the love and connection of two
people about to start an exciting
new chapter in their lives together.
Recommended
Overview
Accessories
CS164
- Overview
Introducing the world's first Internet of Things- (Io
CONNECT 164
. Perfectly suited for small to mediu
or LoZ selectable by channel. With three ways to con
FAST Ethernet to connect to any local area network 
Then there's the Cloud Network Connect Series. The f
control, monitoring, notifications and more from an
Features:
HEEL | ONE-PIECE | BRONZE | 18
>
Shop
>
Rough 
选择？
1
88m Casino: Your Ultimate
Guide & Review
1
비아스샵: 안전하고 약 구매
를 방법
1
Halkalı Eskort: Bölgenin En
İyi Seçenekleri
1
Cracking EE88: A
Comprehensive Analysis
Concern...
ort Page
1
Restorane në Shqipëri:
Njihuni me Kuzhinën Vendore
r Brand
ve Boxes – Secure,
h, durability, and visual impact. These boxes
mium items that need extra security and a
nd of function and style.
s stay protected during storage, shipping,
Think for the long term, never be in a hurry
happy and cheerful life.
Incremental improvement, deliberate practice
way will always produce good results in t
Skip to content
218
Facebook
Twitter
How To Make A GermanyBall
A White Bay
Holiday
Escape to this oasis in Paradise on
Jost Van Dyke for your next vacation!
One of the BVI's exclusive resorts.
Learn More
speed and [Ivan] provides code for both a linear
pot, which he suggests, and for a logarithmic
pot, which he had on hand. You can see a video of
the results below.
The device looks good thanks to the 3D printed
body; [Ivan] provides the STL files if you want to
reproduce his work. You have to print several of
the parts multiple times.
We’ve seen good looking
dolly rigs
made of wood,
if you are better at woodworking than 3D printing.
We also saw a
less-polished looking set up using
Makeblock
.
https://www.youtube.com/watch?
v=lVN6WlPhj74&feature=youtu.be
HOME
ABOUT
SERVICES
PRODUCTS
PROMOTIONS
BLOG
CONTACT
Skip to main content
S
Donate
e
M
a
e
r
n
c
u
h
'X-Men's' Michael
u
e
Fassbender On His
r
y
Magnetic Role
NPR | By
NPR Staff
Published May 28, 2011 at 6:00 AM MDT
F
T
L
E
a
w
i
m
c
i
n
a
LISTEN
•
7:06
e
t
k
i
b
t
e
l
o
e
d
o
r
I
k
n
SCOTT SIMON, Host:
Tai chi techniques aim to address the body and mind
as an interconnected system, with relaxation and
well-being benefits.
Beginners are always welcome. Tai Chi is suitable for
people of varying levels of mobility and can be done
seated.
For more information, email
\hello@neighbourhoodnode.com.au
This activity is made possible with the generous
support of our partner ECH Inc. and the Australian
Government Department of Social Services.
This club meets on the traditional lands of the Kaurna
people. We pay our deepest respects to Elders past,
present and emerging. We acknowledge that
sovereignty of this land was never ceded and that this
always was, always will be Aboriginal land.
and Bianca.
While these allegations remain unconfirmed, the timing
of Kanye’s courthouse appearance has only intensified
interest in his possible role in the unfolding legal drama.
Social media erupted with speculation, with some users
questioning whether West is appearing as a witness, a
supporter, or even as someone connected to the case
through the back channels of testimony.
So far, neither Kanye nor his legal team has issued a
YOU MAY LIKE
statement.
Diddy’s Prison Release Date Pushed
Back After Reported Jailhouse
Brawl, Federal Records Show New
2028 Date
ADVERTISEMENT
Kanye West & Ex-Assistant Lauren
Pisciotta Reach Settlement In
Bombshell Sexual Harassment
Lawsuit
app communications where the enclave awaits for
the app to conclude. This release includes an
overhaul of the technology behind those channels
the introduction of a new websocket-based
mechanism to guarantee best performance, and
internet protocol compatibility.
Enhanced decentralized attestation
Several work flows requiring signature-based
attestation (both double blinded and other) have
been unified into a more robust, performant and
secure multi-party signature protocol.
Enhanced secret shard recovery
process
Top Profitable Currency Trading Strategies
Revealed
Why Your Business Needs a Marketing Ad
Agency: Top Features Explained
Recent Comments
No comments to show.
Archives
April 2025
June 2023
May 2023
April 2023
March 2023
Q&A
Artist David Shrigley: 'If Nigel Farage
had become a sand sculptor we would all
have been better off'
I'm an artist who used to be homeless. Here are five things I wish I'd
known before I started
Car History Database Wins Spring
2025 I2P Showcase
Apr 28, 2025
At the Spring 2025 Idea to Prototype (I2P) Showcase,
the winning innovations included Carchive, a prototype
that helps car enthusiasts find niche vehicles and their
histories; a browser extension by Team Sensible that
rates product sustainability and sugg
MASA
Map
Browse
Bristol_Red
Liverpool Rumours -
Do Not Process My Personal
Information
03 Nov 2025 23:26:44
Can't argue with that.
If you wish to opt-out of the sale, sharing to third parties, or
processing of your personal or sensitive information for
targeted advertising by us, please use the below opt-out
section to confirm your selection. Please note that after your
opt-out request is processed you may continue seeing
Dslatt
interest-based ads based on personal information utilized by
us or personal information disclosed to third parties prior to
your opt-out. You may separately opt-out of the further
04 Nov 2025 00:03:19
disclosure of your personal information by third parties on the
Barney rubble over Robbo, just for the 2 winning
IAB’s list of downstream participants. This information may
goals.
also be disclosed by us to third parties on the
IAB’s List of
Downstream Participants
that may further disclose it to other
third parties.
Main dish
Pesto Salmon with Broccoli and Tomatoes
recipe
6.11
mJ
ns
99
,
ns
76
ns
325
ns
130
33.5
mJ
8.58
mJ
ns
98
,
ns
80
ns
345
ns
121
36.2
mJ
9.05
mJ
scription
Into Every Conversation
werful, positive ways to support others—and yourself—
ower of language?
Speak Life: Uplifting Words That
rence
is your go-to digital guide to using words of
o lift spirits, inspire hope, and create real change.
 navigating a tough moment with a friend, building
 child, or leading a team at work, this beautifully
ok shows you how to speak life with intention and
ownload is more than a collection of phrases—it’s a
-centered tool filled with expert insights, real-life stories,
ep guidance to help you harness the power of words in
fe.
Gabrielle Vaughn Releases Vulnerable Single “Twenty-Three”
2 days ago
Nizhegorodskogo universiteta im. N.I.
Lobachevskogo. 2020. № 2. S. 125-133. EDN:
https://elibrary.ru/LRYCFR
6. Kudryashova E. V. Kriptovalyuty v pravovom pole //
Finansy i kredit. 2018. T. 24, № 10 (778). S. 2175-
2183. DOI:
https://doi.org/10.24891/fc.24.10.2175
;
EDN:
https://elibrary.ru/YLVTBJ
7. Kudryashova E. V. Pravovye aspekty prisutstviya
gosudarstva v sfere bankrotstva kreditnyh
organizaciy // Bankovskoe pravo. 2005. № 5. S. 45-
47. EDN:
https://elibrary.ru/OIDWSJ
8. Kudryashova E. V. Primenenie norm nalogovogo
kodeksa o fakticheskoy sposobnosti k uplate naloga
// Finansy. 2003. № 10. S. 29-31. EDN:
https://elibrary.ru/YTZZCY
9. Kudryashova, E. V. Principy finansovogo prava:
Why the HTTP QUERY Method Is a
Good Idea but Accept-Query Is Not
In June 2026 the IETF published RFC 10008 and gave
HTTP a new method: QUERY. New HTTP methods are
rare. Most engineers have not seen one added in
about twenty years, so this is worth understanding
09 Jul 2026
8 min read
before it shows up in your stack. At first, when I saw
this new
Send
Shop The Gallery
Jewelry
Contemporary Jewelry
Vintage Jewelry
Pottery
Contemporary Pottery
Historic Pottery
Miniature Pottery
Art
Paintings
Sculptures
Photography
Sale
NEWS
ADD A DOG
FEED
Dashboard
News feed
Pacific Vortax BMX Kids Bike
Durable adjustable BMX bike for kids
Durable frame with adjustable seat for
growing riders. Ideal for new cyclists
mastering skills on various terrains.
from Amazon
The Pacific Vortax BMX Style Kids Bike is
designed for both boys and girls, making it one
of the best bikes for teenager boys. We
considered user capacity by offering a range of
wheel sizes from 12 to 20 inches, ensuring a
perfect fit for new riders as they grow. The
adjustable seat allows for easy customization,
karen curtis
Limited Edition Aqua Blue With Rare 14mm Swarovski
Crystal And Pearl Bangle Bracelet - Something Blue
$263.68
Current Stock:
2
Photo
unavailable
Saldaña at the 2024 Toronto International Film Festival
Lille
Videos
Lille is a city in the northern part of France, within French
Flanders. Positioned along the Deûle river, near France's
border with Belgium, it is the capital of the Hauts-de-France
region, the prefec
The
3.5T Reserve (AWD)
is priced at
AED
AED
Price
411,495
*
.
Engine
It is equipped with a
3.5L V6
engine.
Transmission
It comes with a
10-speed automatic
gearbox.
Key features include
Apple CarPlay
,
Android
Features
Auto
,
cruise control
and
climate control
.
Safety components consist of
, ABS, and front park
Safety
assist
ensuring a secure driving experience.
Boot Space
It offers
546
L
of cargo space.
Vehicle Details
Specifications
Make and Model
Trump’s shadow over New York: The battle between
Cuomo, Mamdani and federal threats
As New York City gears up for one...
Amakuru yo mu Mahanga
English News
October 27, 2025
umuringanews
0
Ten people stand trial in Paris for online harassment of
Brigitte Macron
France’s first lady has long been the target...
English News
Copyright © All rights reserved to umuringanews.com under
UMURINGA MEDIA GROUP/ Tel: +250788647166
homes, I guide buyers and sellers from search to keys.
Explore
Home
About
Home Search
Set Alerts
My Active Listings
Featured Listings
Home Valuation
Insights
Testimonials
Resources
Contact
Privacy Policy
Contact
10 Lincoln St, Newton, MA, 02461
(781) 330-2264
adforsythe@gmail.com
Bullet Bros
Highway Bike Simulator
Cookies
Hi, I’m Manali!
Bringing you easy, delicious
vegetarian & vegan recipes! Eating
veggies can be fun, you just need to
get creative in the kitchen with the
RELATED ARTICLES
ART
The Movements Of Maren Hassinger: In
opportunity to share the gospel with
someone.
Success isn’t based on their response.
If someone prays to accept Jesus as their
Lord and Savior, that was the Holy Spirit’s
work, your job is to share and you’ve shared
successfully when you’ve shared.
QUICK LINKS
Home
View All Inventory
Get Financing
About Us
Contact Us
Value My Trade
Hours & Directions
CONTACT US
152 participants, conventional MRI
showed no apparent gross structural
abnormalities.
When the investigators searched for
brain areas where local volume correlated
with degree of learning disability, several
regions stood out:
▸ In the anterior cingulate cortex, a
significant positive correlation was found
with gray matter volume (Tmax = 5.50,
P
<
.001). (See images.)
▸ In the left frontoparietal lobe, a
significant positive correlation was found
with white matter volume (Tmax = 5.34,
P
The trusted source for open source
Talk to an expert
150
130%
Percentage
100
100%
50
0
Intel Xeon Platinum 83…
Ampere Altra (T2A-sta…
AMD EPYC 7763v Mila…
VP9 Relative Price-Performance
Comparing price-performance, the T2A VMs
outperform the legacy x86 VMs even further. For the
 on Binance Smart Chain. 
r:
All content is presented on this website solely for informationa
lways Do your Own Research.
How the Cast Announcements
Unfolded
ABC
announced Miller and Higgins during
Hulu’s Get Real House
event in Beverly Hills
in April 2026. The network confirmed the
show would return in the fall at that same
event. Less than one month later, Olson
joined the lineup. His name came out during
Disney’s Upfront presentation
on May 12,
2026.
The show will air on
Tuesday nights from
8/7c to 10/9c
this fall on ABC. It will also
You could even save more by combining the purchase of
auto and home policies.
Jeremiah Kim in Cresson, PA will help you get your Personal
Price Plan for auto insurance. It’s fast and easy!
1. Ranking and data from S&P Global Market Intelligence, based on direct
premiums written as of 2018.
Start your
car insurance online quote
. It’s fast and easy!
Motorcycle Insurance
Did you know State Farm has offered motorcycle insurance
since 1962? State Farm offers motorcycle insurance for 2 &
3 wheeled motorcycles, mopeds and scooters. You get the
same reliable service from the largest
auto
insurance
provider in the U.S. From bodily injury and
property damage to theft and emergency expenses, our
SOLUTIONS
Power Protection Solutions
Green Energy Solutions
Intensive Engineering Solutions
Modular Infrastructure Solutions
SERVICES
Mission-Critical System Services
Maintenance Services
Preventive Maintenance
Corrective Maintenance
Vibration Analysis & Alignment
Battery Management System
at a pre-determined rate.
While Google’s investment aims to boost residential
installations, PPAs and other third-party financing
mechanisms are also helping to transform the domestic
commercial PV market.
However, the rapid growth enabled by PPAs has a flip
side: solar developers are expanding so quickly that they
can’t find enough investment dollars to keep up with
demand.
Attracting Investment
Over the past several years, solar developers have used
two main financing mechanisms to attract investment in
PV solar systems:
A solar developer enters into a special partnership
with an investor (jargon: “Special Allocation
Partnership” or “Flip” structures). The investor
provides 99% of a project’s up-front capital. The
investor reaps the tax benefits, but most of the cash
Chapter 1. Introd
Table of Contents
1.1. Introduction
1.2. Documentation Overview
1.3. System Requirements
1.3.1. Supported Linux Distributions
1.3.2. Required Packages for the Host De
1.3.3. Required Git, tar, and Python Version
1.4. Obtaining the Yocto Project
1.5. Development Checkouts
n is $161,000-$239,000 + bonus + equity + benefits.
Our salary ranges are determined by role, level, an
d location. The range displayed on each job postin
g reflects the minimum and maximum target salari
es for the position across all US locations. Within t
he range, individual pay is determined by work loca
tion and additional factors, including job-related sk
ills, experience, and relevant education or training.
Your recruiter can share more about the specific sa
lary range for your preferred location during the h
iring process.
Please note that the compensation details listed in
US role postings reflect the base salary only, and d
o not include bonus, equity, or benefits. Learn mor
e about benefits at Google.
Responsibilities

▶ [Task to complete]: In the listing above, locate the line with "Maintenance Services" and the line with "A solar developer", then extract exactly those lines and every line between them, and nothing more.

▶ [Reply]:
Maintenance Services
Preventive Maintenance
Corrective Maintenance
Vibration Analysis & Alignment
Battery Management System
at a pre-determined rate.
While Google’s investment aims to boost residential
installations, PPAs and other third-party financing
mechanisms are also helping to transform the domestic
commercial PV market.
However, the rapid growth enabled by PPAs has a flip
side: solar developers are expanding so quickly that they
can’t find enough investment dollars to keep up with
demand.
Attracting Investment
Over the past several years, solar developers have used
two main financing mechanisms to attract investment in
PV solar systems:
A solar developer enters into a special partnership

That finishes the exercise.